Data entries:
---*---

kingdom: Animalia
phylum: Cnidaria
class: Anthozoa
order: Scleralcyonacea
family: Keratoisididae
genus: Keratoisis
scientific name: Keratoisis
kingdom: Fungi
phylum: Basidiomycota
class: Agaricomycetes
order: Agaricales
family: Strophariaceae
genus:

---*---

Repeat every one of the lines above word for word, changing nothing.

> _Complete response_
kingdom: Animalia
phylum: Cnidaria
class: Anthozoa
order: Scleralcyonacea
family: Keratoisididae
genus: Keratoisis
scientific name: Keratoisis
kingdom: Fungi
phylum: Basidiomycota
class: Agaricomycetes
order: Agaricales
family: Strophariaceae
genus:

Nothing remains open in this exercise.